Summary

Takuya Kitazawa’s concise explanation and from-scratch Python implementation of the array bisection algorithm (binary search for insertion point). Covers the naive O(N) approach, the O(log N) bisection approach, and a practical application using timestamped records.

Takuya Kitazawa 對數組二等分算法(查找插入點的二分搜索)的簡明解釋和 Python 從頭實現。涵蓋樸素的 O(N) 方法、O(log N) 二等分方法以及使用時間戳記錄的實際應用。

Key Points

  • Problem: find insertion point i in sorted array such that arr[i-1] < val <= arr[i]
  • Naive approach: linear scan O(N)
  • Bisection approach: repeatedly split into halves, narrow range while maintaining arr[lo] < val <= arr[hi]; O(log N)
  • Python standard library: bisect module implements this; tutorial reimplements from scratch for understanding
  • Implementation details: edge cases for val < arr[0] (return 0) and val > arr[-1] (return len(arr)); equality checks at current lo/hi/mid before narrowing
  • Practical application: finding the last tweet before a given date from a sorted tweet array; bisect on (timestamp, '') tuple returns insertion point

Insights

The “find last item before timestamp” application is the most useful real-world pattern: bisection on sorted historical records (logs, time-series, events) is far more efficient than linear scan.
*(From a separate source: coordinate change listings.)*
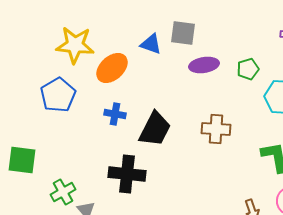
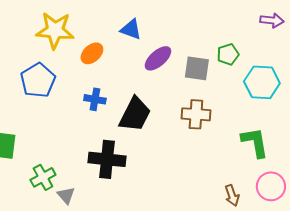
gray square: (183, 33) -> (197, 68), moved
purple ellipse: (204, 65) -> (158, 58), moved, turned -32
orange ellipse: (112, 68) -> (92, 53), size x0.7

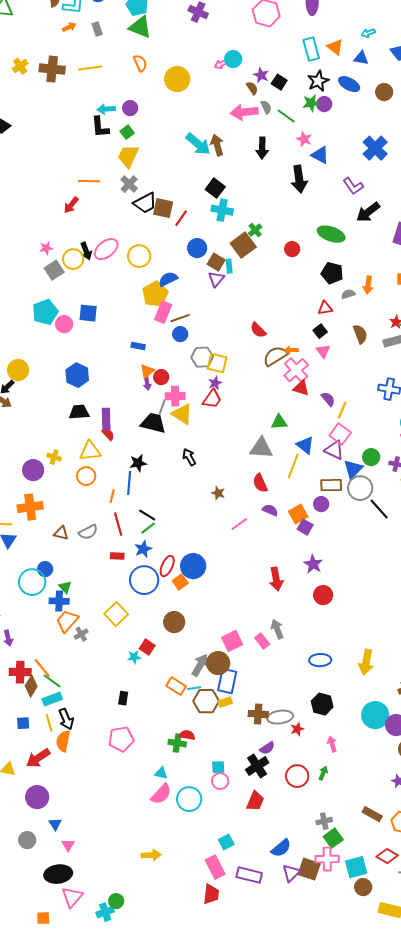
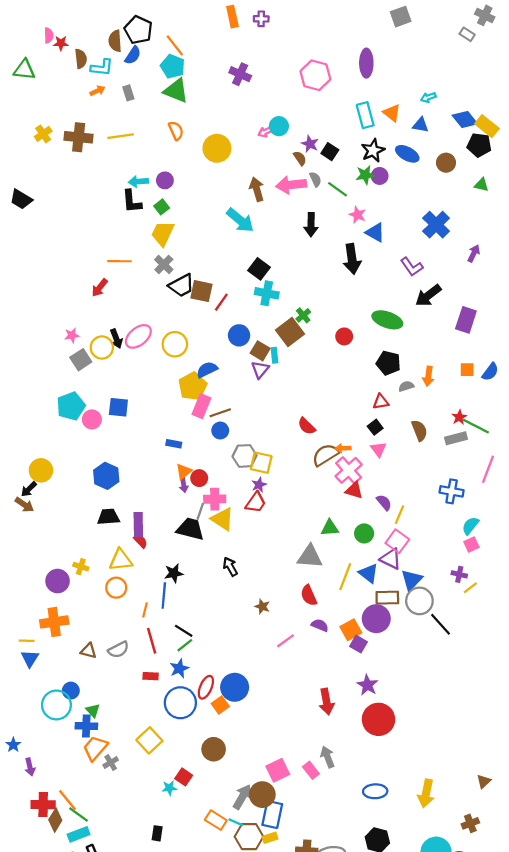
brown arrow: (217, 145) -> (257, 189), moved
blue triangle: (305, 445) -> (369, 573), moved
green circle: (371, 457) -> (364, 533), moved
purple circle: (321, 504) -> (376, 619), size x1.6
red circle: (323, 595) -> (378, 719), size x1.5
cyan line: (194, 688) -> (236, 822), turned 32

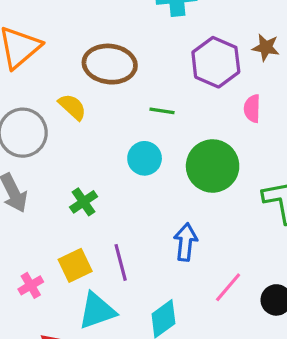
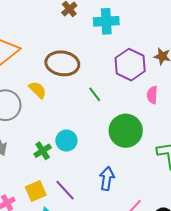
green line: (162, 111) -> (95, 94), turned 42
cyan circle: (145, 158) -> (66, 141), moved
purple line: (121, 262) -> (65, 190), turned -30

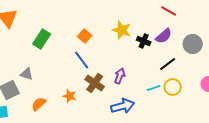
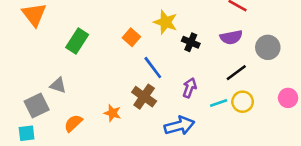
yellow star: (122, 30) -> (165, 22), moved
purple semicircle: (164, 36) -> (231, 37), turned 30
black cross: (144, 41) -> (191, 42), moved
blue line: (82, 60) -> (153, 68), moved
purple arrow: (120, 76) -> (189, 88), moved

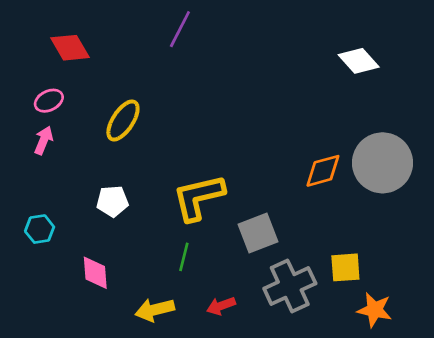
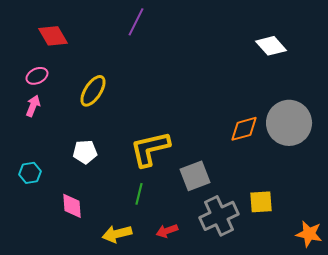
orange star: (375, 310) -> (309, 234), moved

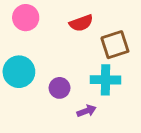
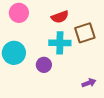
cyan cross: (106, 80) -> (60, 43), moved
purple arrow: (87, 111) -> (89, 83), moved

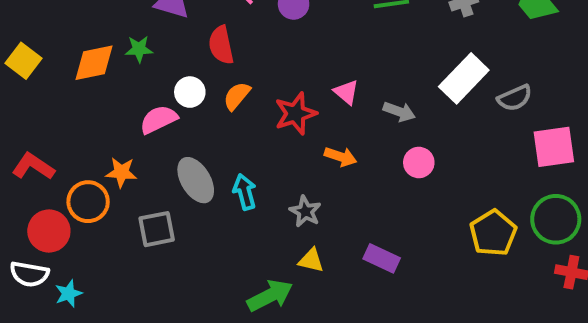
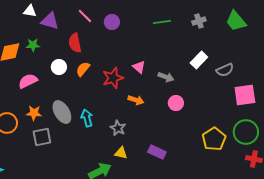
white rectangle: (464, 78) -> (199, 60), size x0.7
pink semicircle: (159, 119) -> (28, 81), moved
orange star: (121, 172) -> (34, 113), moved

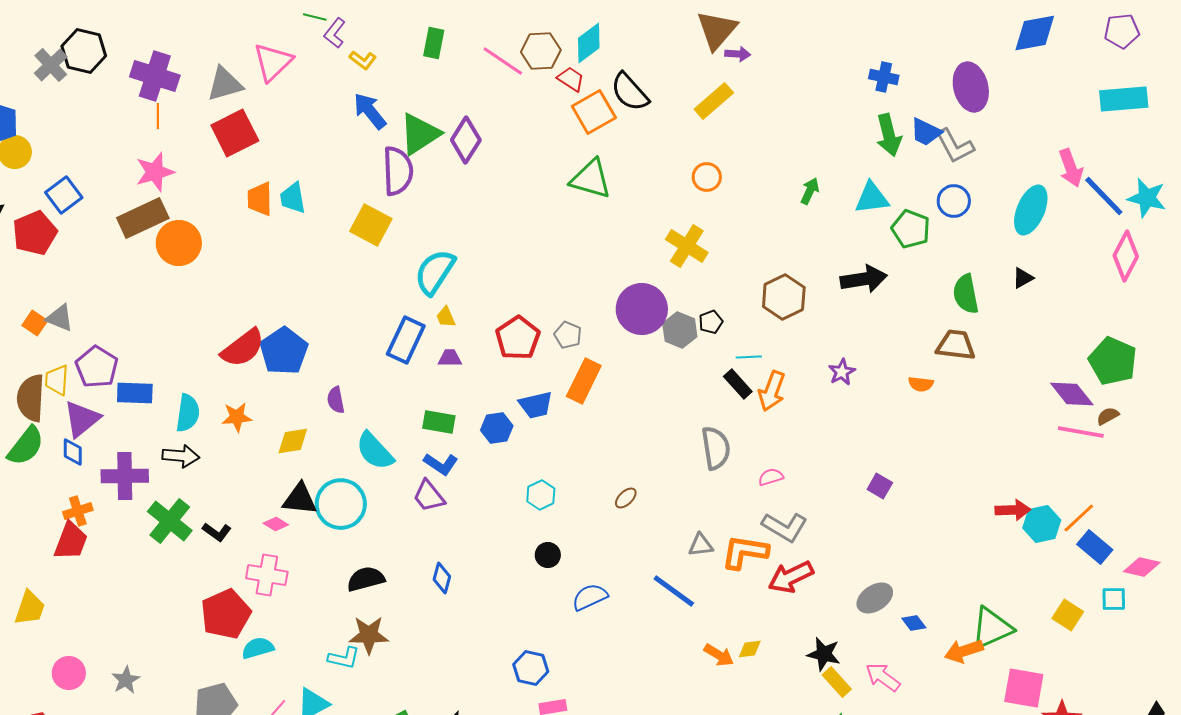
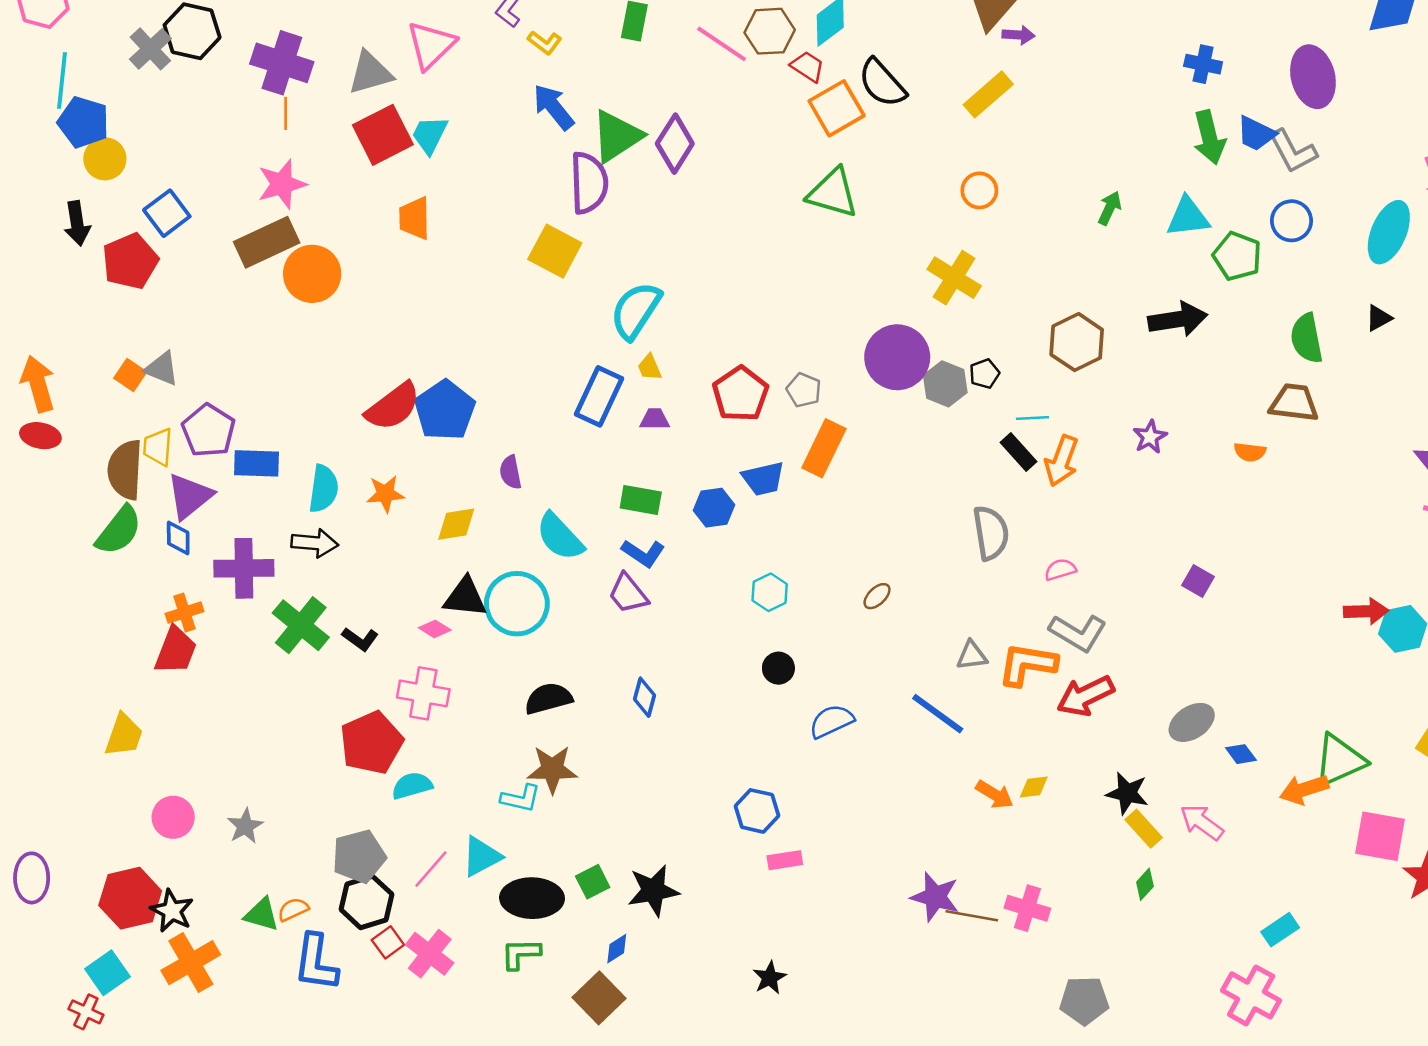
cyan trapezoid: (293, 198) -> (430, 135), moved, turned 36

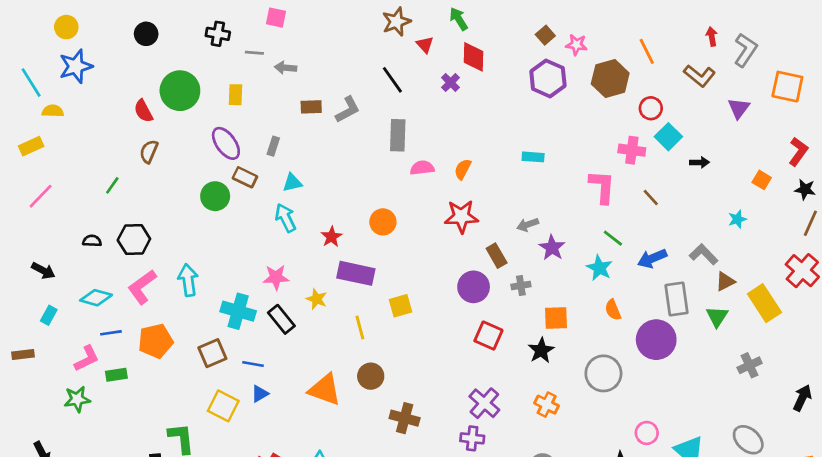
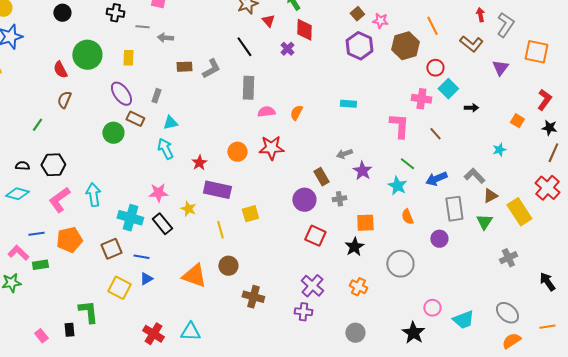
red star: (461, 216) -> (271, 148), moved
cyan diamond: (96, 298) -> (17, 194), moved
purple circle: (656, 340) -> (439, 239), size x0.6
pink L-shape: (87, 359) -> (18, 253), turned -110
black arrow: (802, 398) -> (547, 282), turned -60

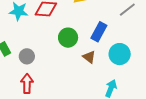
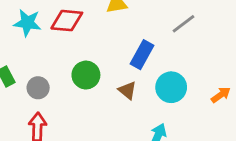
green circle: (68, 38) -> (86, 75), moved

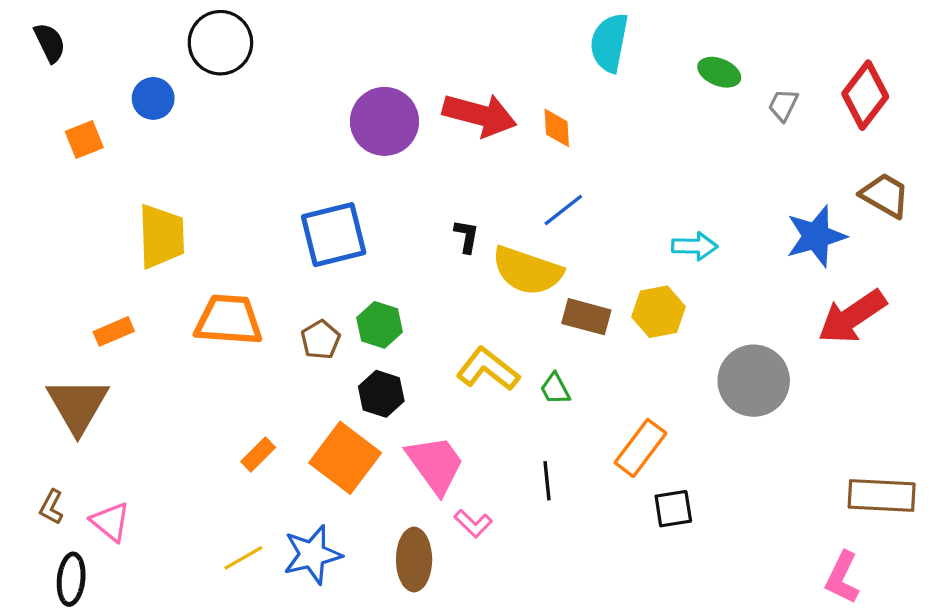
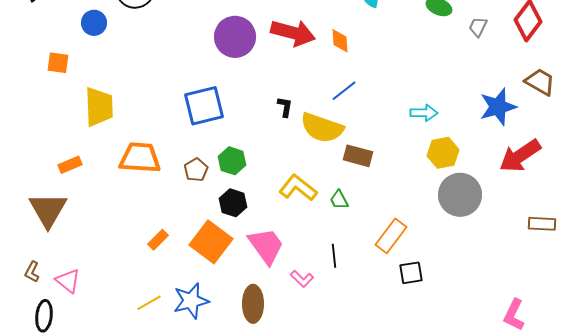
orange square: (84, 139) -> (58, 63), moved, turned 30
yellow hexagon: (659, 312) -> (443, 153), moved
brown rectangle: (882, 496) -> (542, 224), moved, size x0.7
pink L-shape: (473, 523) -> (302, 279), moved

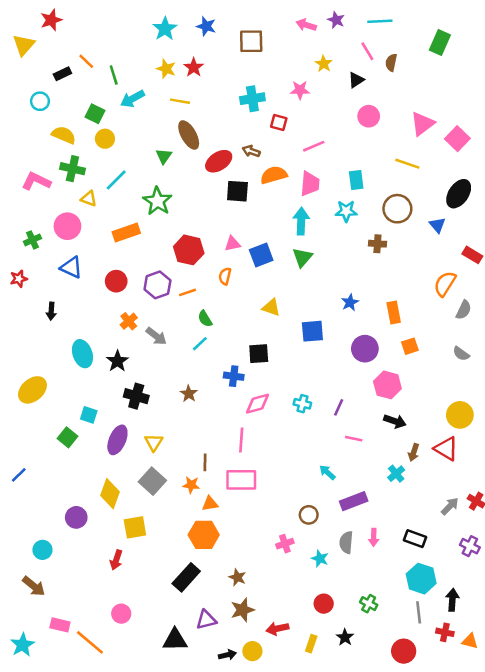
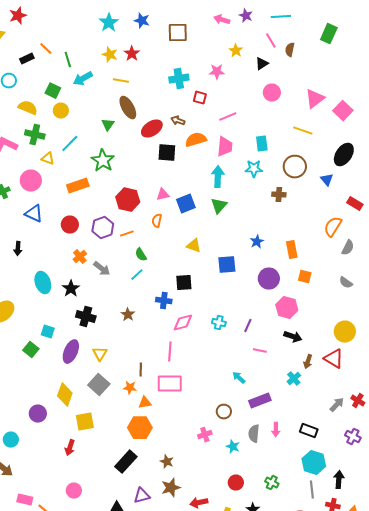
orange square: (410, 346) -> (305, 277), turned 32

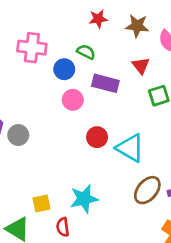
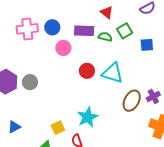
pink cross: (32, 48) -> (27, 29), moved
green semicircle: (86, 52) -> (105, 37), moved

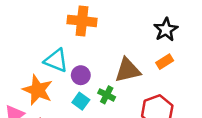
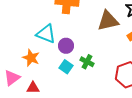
brown triangle: (128, 70) -> (108, 21), moved
orange star: (38, 90) -> (31, 58), size x0.7

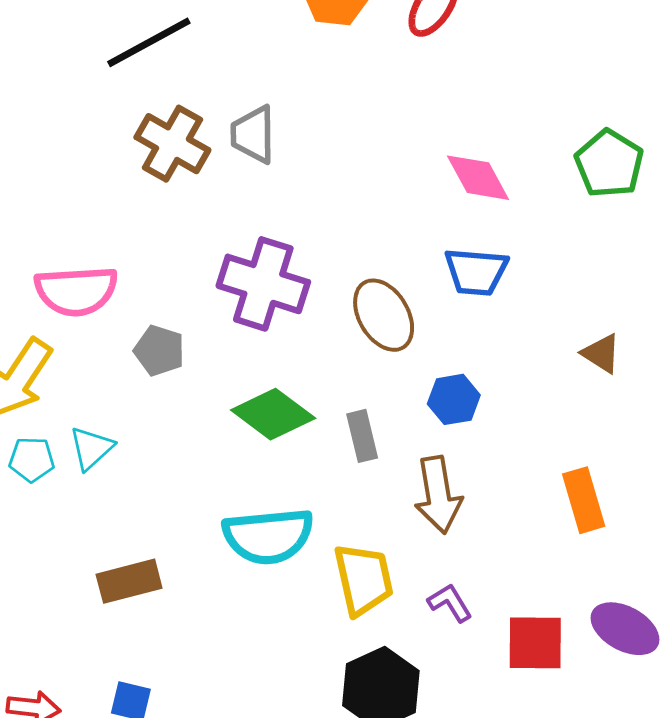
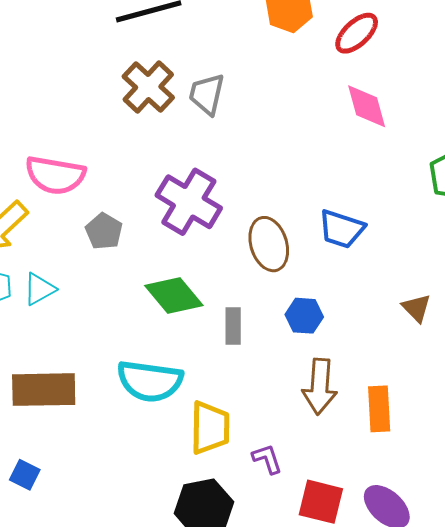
pink diamond: (478, 178) -> (367, 106), moved
brown arrow: (438, 495) -> (320, 386), moved
brown rectangle: (129, 581) -> (44, 390), size x1.4

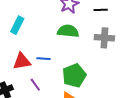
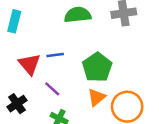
red triangle: (22, 61) -> (29, 64), turned -48

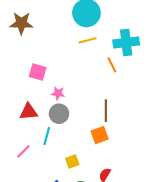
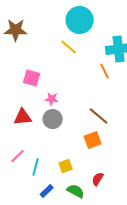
yellow line: (87, 40) -> (69, 47), moved, turned 54
brown line: (106, 111) -> (99, 116), turned -50
cyan line: (47, 136) -> (36, 167), moved

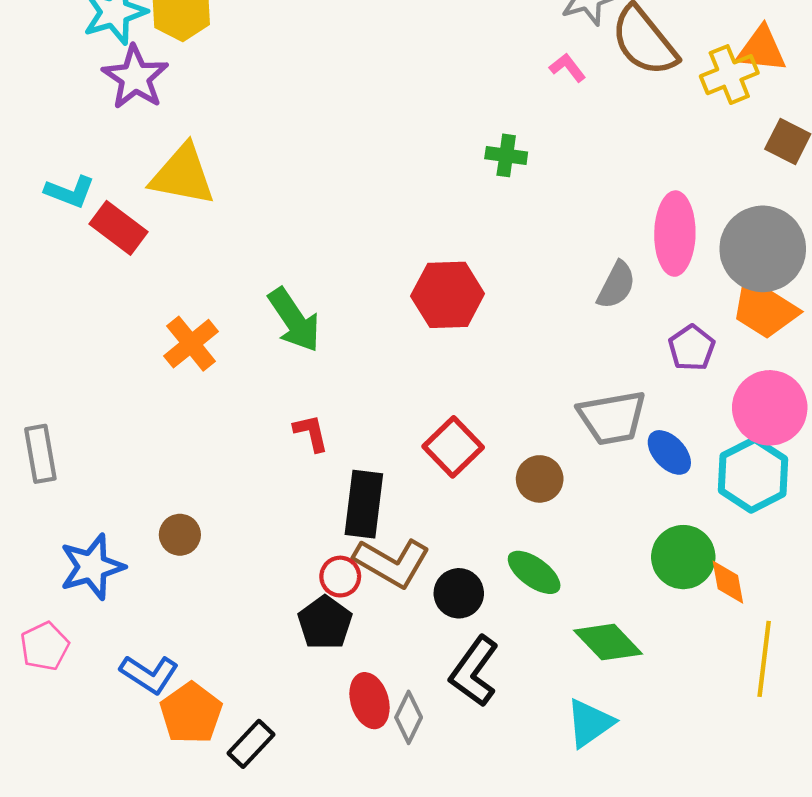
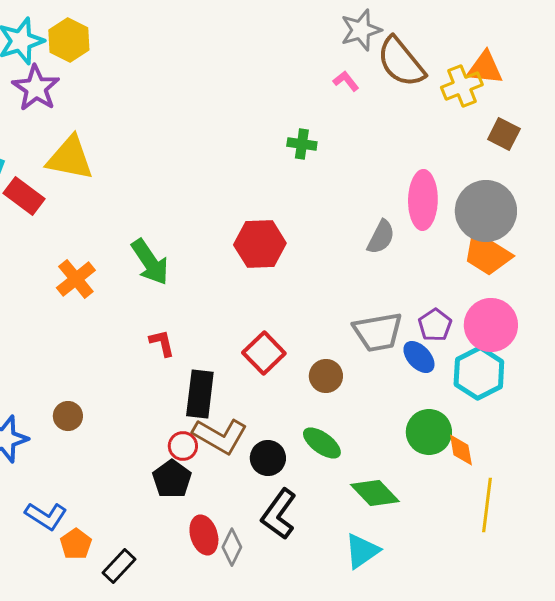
purple pentagon: (692, 348) -> (435, 325), moved
orange pentagon: (191, 713) -> (76, 544), size x0.7

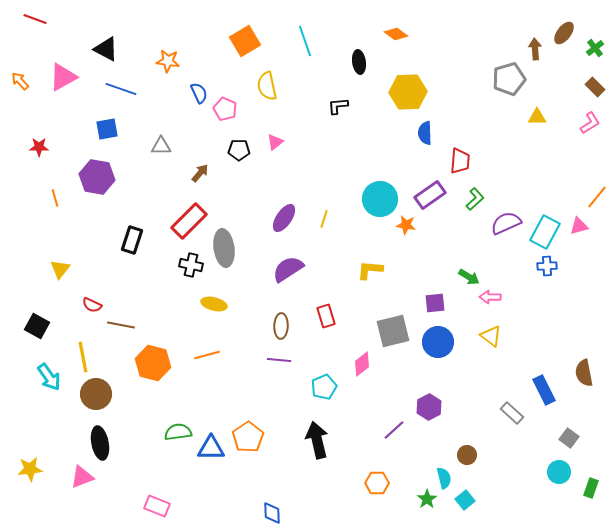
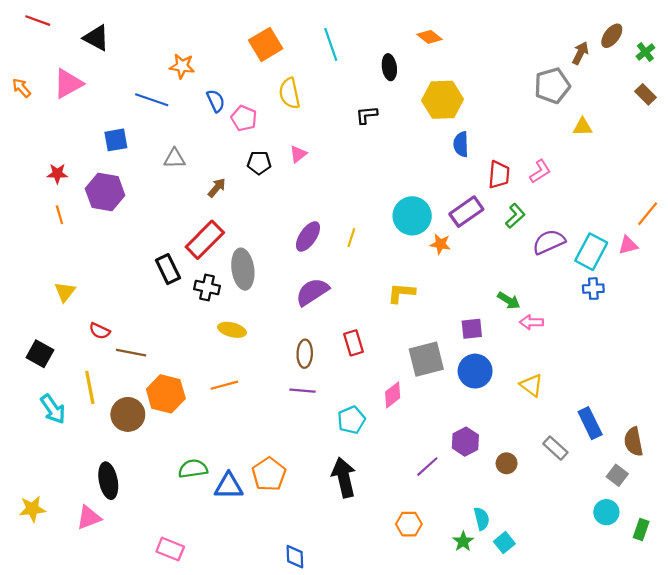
black triangle: (106, 49) -> (96, 38), moved
brown arrow: (535, 49) -> (580, 53), turned 30
blue line: (121, 89) -> (152, 100), moved
pink L-shape: (590, 123) -> (540, 171), moved
red star: (39, 147) -> (57, 174), moved
black rectangle: (132, 240) -> (168, 269), moved, turned -44
yellow triangle: (491, 336) -> (532, 385), moved
brown semicircle: (584, 373) -> (634, 442), moved
brown circle: (96, 394) -> (128, 414), moved
brown circle: (467, 455) -> (507, 463), moved

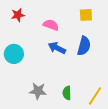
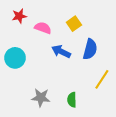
yellow square: (86, 15) -> (74, 24), moved, turned -32
pink semicircle: (51, 25) -> (43, 28), moved
yellow line: (95, 96) -> (102, 79), moved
The key invariant — maintain arr[lo] < val <= arr[hi] through each iteration — is the insight that makes the implementation correct and helps reason about edge cases. Python’s bisect module (bisect_left, bisect_right) handles the difference between left/right insertion points; understanding the from-scratch version makes it clear which to use when.

Connections

Raw Excerpt

Binary search finds out an insertion point in O(log N) time complexity. The basic idea of the method is to repeatedly split arr into two chunks… until a dividing point mid reaches the target value val.